We depend to a large extent on the efforts and continued employment of our executive management team and other key personnel. The loss of their services could adversely affect our business. Our drilling success and the success of other activities integral to our operations will depend, in part, on our ability to attract and retain experienced geologists, engineers, landmen, and other professionals. Competition for many of these professionals can be intense. If we cannot retain our technical personnel or attract additional experienced technical personnel and professionals, our ability to compete could be harmed.
The actual quantities and present value of our proved oil, gas, and NGL reserves may be less than we have estimated.
This report and certain of our other SEC filings contain estimates of our proved oil, gas, and NGL reserves and the estimated future net revenues from those reserves. These estimates are based on various assumptions, including assumptions required by the SEC relating to oil, gas, and NGL prices, drilling and completion costs, gathering and transportation costs, operating expenses, capital expenditures, effects of governmental regulation, taxes, timing of operations, and availability of funds. The process of estimating oil, gas, and NGL reserves is complex and involves significant decisions and assumptions in the evaluation of available geological, geophysical, engineering, and economic data for each reservoir. These estimates depend on many variables, and changes often occur as our knowledge of these variables evolves. Therefore, these estimates are inherently imprecise. In addition, our reserve estimates for properties that do not have a significant production history may be less reliable than estimates for properties with lengthy production histories. A lack of production history may contribute to inaccuracy in our estimates of proved reserves, future production rates, and the timing and/or amount of development expenditures.

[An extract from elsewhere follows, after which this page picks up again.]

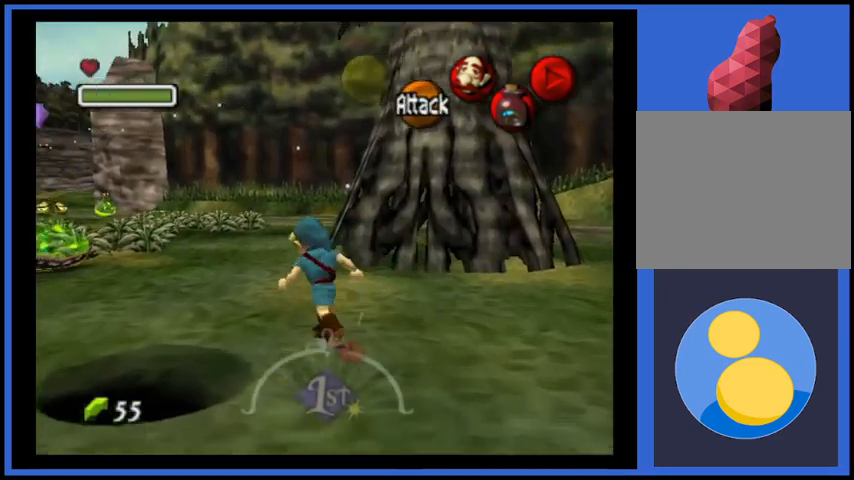
{"buttons": ["A"], "left_stick": "up", "right_stick": "center", "events": [[83, "left_stick", "up"], [292, "A", "down"]]}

Actual future production; prices for oil, gas, and NGLs; revenues; production taxes; development expenditures; operating expenses; and quantities of producible oil, gas, and NGL reserves will most likely vary from those estimated. Any significant variance of any nature could materially affect the estimated quantities of and present value related to proved reserves disclosed by us, and the actual quantities and present value may be significantly less than what we have previously estimated. In addition, we may adjust estimates of proved reserves to reflect production history, results of operations, results of exploration and development activity, prevailing oil, gas, and NGL prices, costs to develop and operate properties, and other factors, many of which are beyond our control. Our properties may also be susceptible to hydrocarbon drainage from production on adjacent properties, which we may not control.
As of December 31, 2018, 51%, or 258.6 MMBOE, of our estimated proved reserves were proved undeveloped. In order to develop our proved undeveloped reserves, as of December 31, 2018, we estimate approximately $2.6 billion of capital expenditures would be required. Although we have estimated our proved reserves and the costs associated with these proved reserves in accordance with industry standards, estimated costs may not be accurate, development may not occur as scheduled, and actual results may not occur as estimated.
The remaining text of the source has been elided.